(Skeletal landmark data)
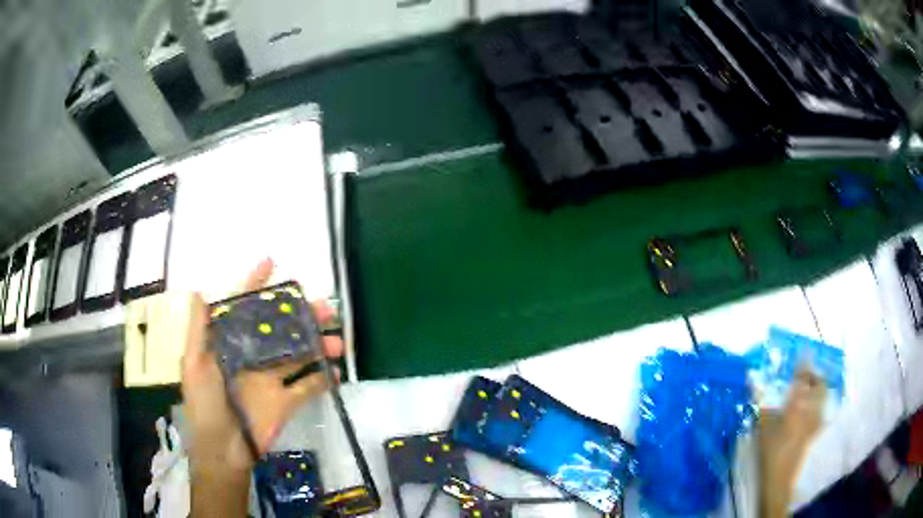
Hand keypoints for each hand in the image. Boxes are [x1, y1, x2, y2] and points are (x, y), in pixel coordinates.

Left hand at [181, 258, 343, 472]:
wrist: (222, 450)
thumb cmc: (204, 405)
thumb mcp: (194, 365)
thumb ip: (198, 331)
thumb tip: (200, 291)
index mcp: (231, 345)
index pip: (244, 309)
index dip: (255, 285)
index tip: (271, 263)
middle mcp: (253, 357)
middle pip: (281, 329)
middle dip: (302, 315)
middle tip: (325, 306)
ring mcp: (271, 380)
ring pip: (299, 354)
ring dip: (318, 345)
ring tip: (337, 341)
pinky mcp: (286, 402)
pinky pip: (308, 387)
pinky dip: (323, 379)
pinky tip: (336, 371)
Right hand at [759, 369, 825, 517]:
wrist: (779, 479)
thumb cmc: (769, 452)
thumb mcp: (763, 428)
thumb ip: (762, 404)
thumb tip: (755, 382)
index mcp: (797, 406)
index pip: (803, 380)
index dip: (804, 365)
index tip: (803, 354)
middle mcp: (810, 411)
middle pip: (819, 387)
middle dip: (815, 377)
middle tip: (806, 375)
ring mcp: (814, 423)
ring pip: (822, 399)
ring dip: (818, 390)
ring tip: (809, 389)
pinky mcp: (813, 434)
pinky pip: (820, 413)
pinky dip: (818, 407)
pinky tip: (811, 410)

# ASSIGNMENT
Now write out the data word for word, skipping every picture in it.

# WRITTEN ANSWER
Hand keypoints for each hand in the image. Boxes are [x1, y1, x2, y2] and points are (x, y), in pixel coordinates.

Left hand at [181, 258, 343, 472]:
wrist: (222, 450)
thumb cmc: (204, 405)
thumb mcp: (194, 365)
thumb ip: (198, 331)
thumb tip: (200, 291)
index mcp: (231, 345)
index pip: (244, 309)
index dip: (255, 285)
index tip: (271, 263)
middle mcp: (253, 357)
middle pip: (281, 329)
middle dip: (302, 315)
middle tip: (325, 306)
ring mcp: (271, 380)
ring pip: (299, 354)
ring dip: (318, 345)
ring tip: (337, 341)
pinky mcp: (286, 402)
pinky pip: (308, 387)
pinky dip: (323, 379)
pinky tip: (336, 371)
Right hand at [759, 369, 825, 517]:
wrist: (779, 479)
thumb cmc: (769, 452)
thumb mcp: (763, 428)
thumb ip: (762, 404)
thumb tip: (755, 382)
index mcp: (797, 406)
index pip: (803, 380)
index dip: (804, 365)
index tip: (803, 354)
middle mcp: (810, 411)
middle pip: (819, 387)
middle dip: (815, 377)
middle tip: (806, 375)
ring mcp: (814, 423)
ring pip: (822, 399)
ring dip: (818, 390)
ring tip: (809, 389)
pinky mcp: (813, 434)
pinky pip: (820, 413)
pinky dip: (818, 407)
pinky tip: (811, 410)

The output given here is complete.